Flagstone issues $210m BSX-listed cat bond
NEW YORK (Reuters) - Flagstone Re has extended the remit of its existing catastrophe bond prgramme to incorporate new perils, as the sector heads towards the third-strongest issuance year in its 20-year history.
This is the third issuance for Flagstone Re - one of the 'class of 2005' reinsurance vehicles set up in Bermuda to soak up insurance losses for hurricanes Katrina, Rita and Wilma.
The $210 million bond is split into three tranches of risk, and adds to its existing US hurricane and earthquake capacity, as well as adding coverage for Cayman Islands hurricanes, European windstorm and Japanese earthquake and typhoon, the company told Reuters yesterday.
The transaction is being done through Montana Re, a Bermuda Stock Exchange-listed entity formed as a Cayman Islands-based special purpose insurer in 2009.
The BSX announced that its Listing Committee had approved the listing of the new programme yesterday.
Earlier this year, Flagstone redomiciled its holding company from Bermuda to Luxembourg, but retains underwriting operations on the Island.

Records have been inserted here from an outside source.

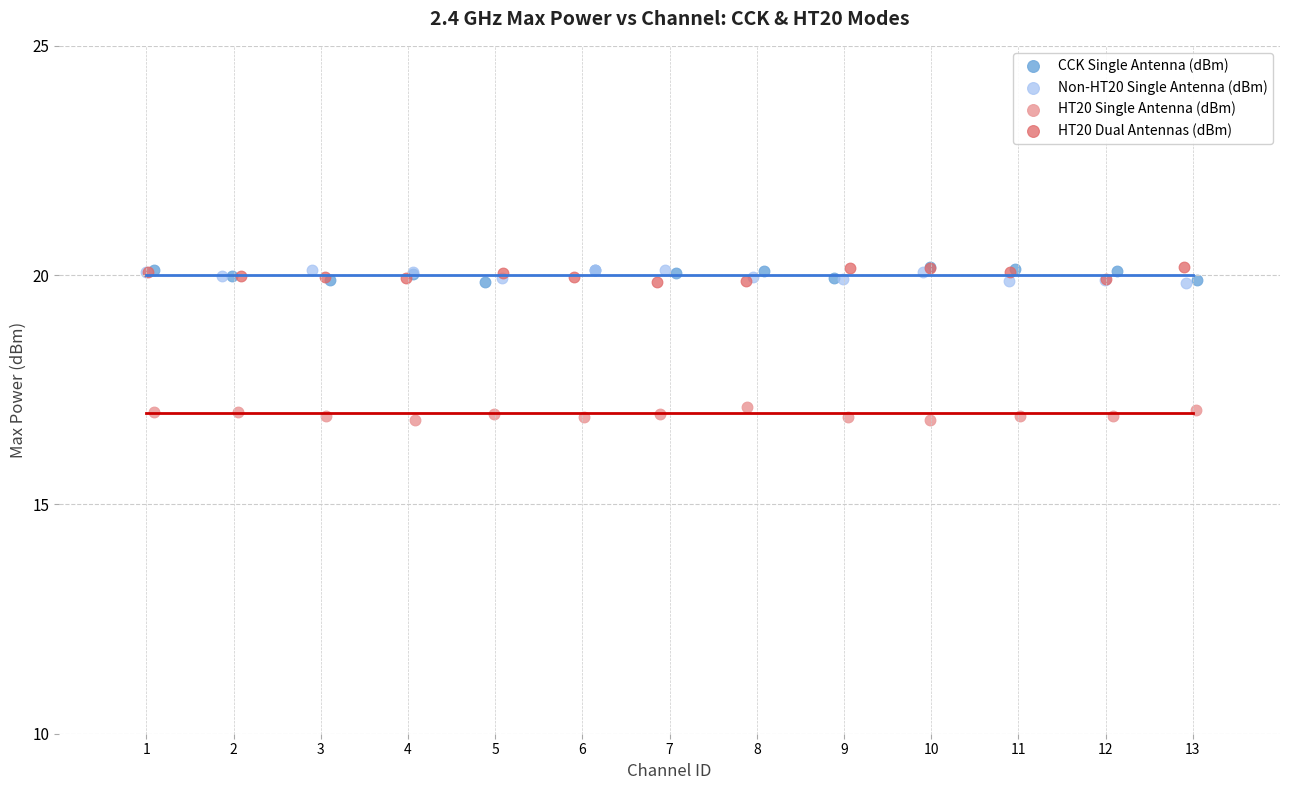

Which series contains the lowest Y value?

HT20 Single Antenna (dBm)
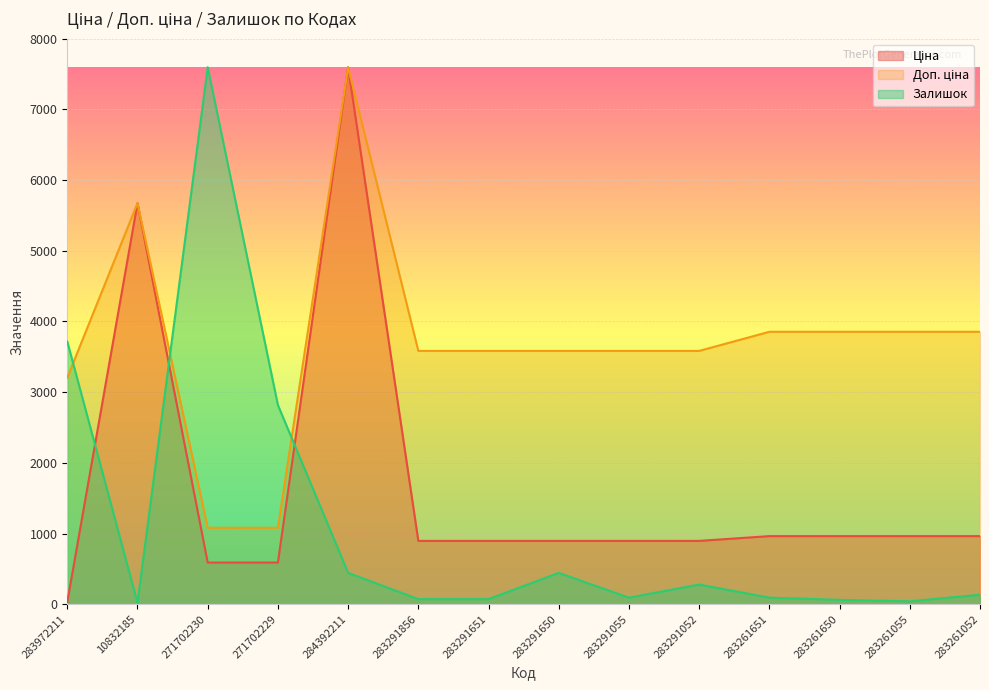

How many lines are shown in the chart?

3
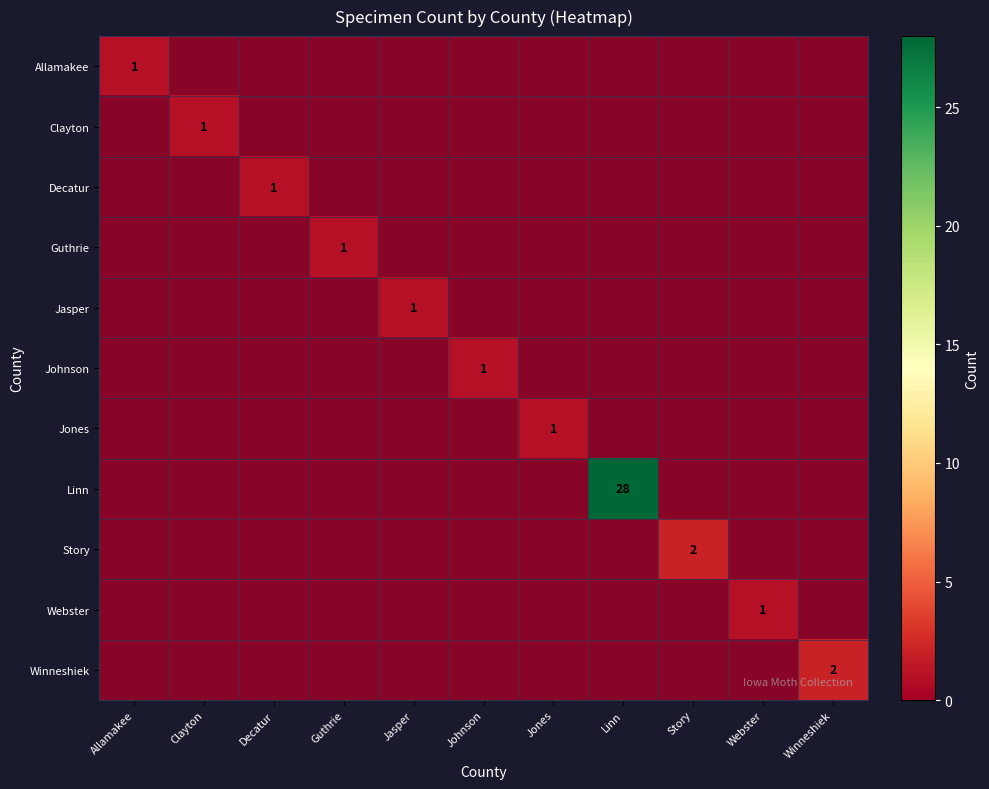

Which series has the largest range (max minus min)?

Linn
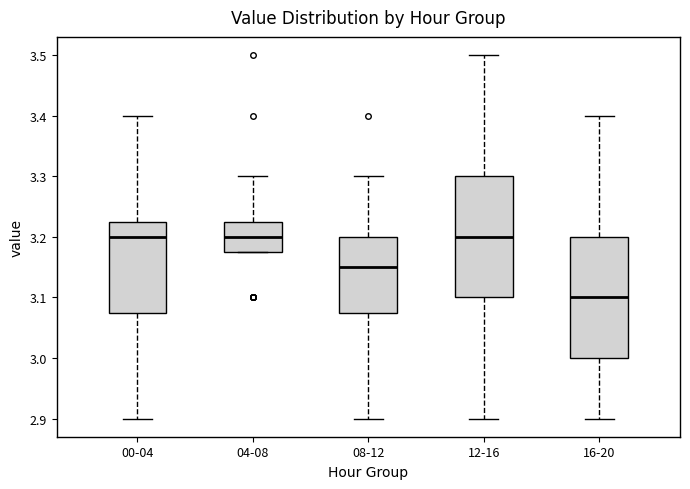

Where does the lower whisker of the box for 12-16 end on the y-axis? The values are not printed on the chart, so give them approximately, as read against the axis.

2.90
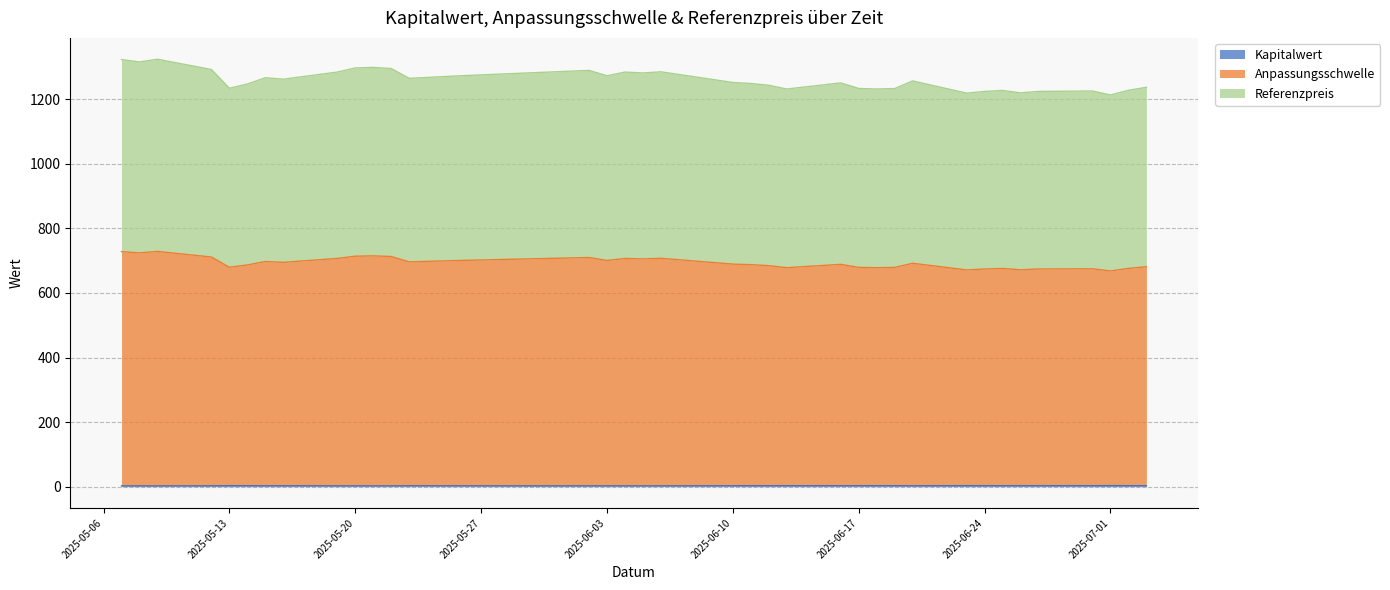

True or false: Kapitalwert and Referenzpreis intersect in this chart.

False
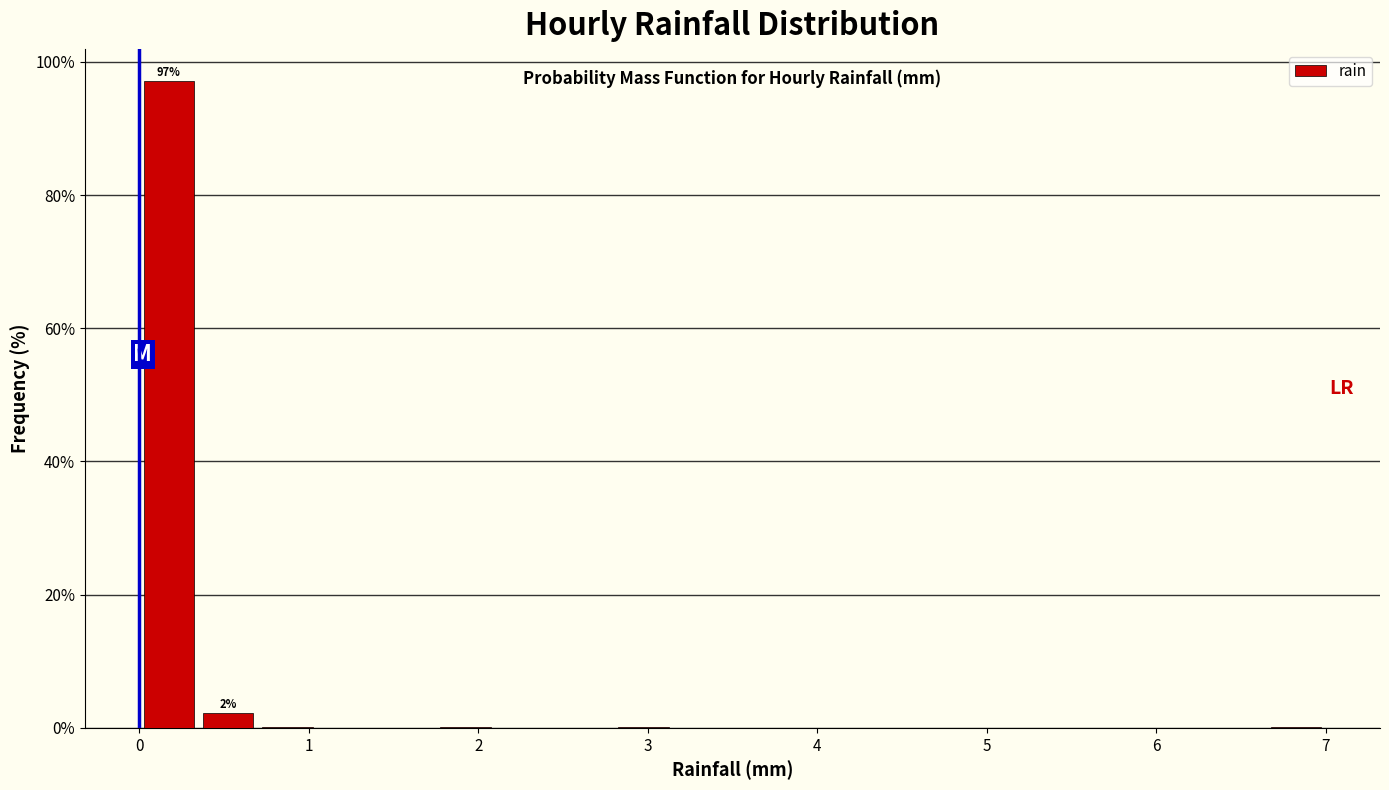

Read against the x-axis, roughly where is the centre of the tallest bar?

0.2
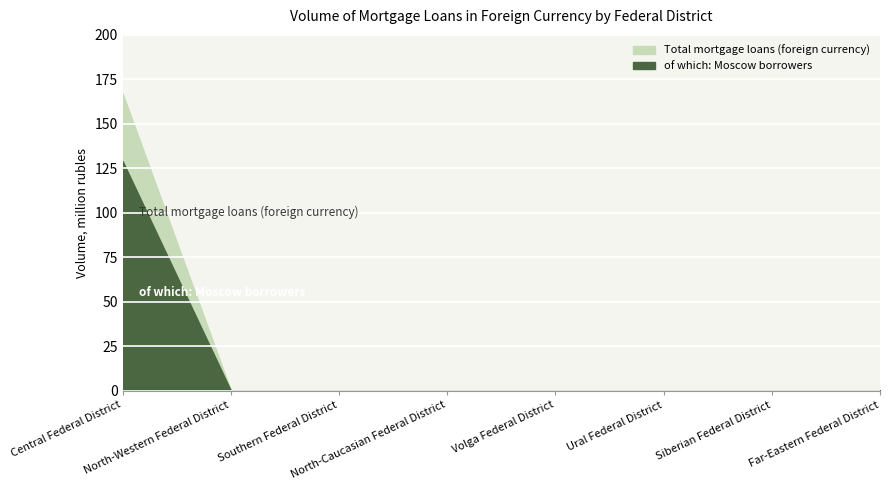

What is the label of the 2nd point from the right?

Siberian Federal District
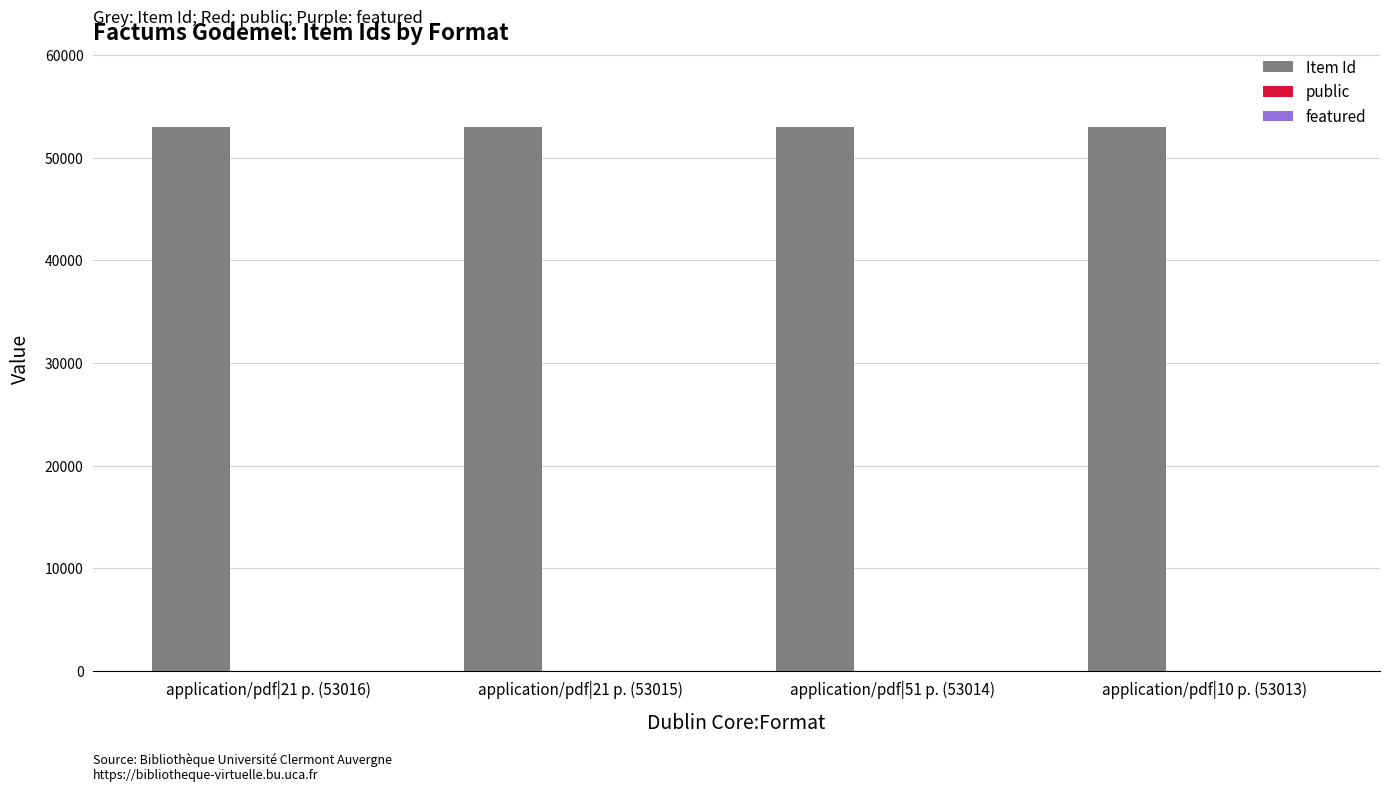

How many data points does each series have?

4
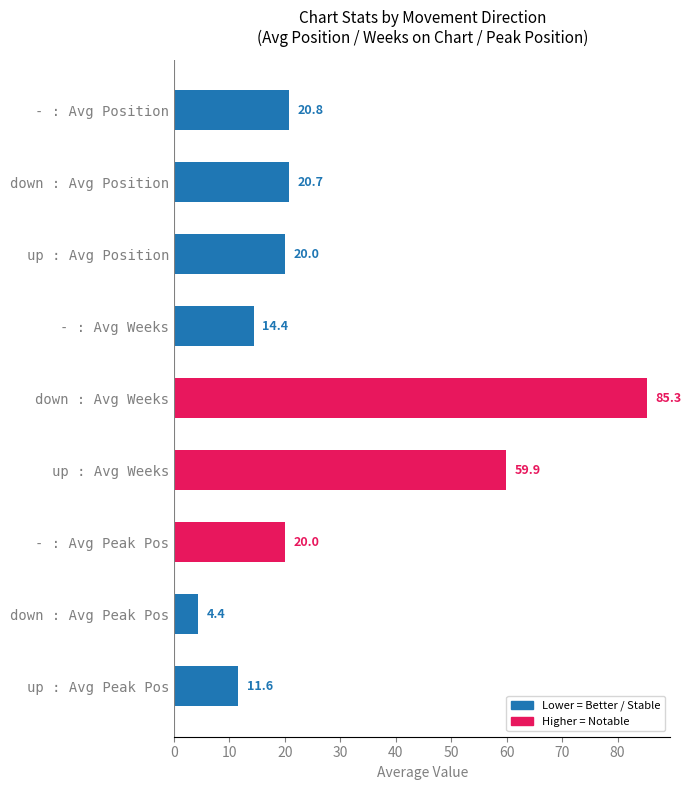

What value does the data have at down : Avg Weeks?

85.3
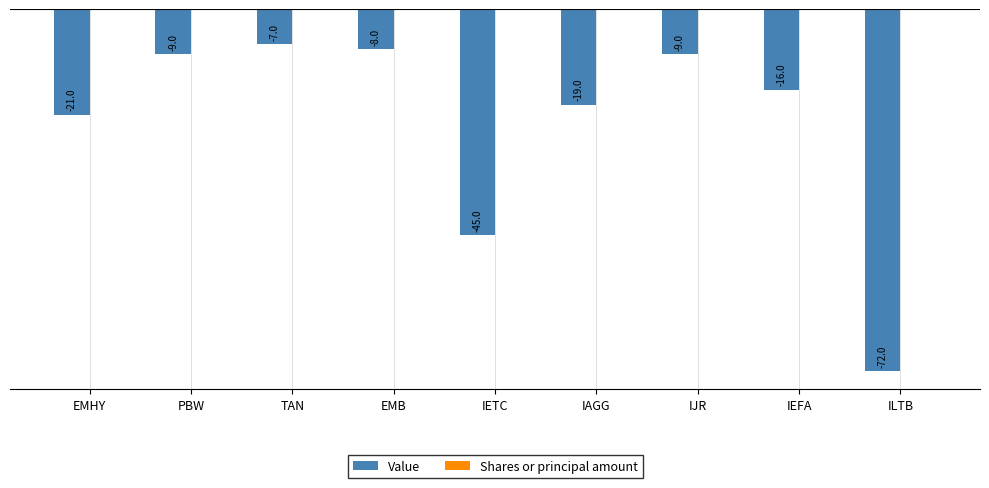

What is the label of the 2nd bar from the right?

IEFA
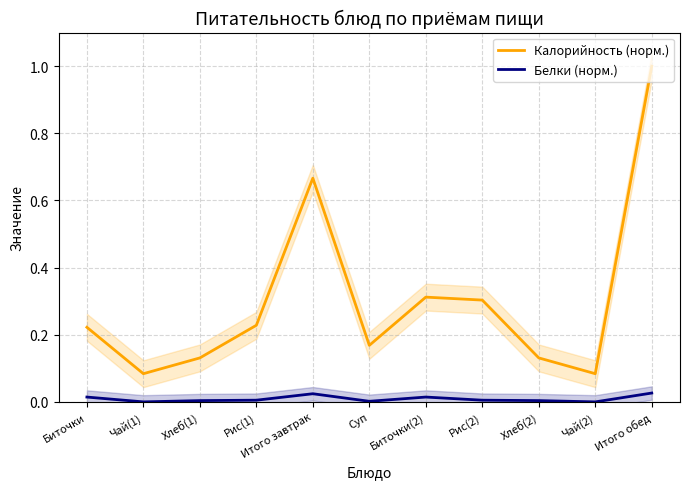

What is the label of the 8th point from the left?

Рис(2)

The cat bond sector, in which insurers transfer risks associated with natural disasters to capital markets investors, has issued $4.76 billion through 24 transactions.
The issuance figure draws closer to Swiss Re's prediction of around $4.8 billion expected to be issued by year end.
Montana Re's $70 million Class C notes and Class D's $80 million will pay a coupon of 11.9 percent and 16.4 percent over three-month Libor respectively, on a per occurrence basis. The Class E notes reached a size of $60 million and will pay 9.5 percent, on a secondary and/or annual aggregate level.
The bond will replace an older transaction from Flagstone - Valais Re - which was issued in 2008, will mature in spring 2011 and is also listed on the BSX, said the reinsurer.
“It is a good time to come to market. There are other deals in the sector, but they are not competing with the perils we were marketing,” Brent Slade, chief marketing officer, with responsibility for Flagstone Re's Capital Markets business, told Reuters. “We like our retrocession coverage to be diversified between the traditional reinsurance market and the cat bond sector. Although the notional amount of the ILS is not growing, it is a good environment for issuance as there is a lot of paper that is maturing,” he said.
The collateral was arranged through a tri-party repo agreement with investment bank BNP Paribas. The tri-party repo solution uses Libor or Euribor as its underlying interest rate, which tends to provide higher returns than solutions based on US TMMF.
The risk analysis for the bond was conducted by Risk Management Solutions, using its newly formed Paradex Indices.
In a stetement Flagstone CEO David Brown said: “We are very pleased with the result of this transaction. We have continued to demonstrate our ability to access the capital markets to diversify our sources of coverage and have benefitted from the efficiencies of purchasing cover over multi-year periods.
“These transactions continue to reinforce our capital strength and attractiveness as a quality partner for our clients.”